══ Data for analysis

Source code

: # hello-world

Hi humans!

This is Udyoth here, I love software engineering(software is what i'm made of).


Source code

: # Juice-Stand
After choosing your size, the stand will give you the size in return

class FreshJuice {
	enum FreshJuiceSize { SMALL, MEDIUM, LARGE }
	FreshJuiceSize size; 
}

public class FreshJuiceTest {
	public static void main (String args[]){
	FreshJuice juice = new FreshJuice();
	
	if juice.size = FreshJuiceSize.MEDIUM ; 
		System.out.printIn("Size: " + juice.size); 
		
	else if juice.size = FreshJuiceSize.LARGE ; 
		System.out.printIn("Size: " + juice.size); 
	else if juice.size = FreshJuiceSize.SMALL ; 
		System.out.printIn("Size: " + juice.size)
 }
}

════

Reproduce all of the data above word for word, line by line.

Source code

: # hello-world

Hi humans!

This is Udyoth here, I love software engineering(software is what i'm made of).


Source code

: # Juice-Stand
After choosing your size, the stand will give you the size in return

class FreshJuice {
	enum FreshJuiceSize { SMALL, MEDIUM, LARGE }
	FreshJuiceSize size; 
}

public class FreshJuiceTest {
	public static void main (String args[]){
	FreshJuice juice = new FreshJuice();
	
	if juice.size = FreshJuiceSize.MEDIUM ; 
		System.out.printIn("Size: " + juice.size); 
		
	else if juice.size = FreshJuiceSize.LARGE ; 
		System.out.printIn("Size: " + juice.size); 
	else if juice.size = FreshJuiceSize.SMALL ; 
		System.out.printIn("Size: " + juice.size)
 }
}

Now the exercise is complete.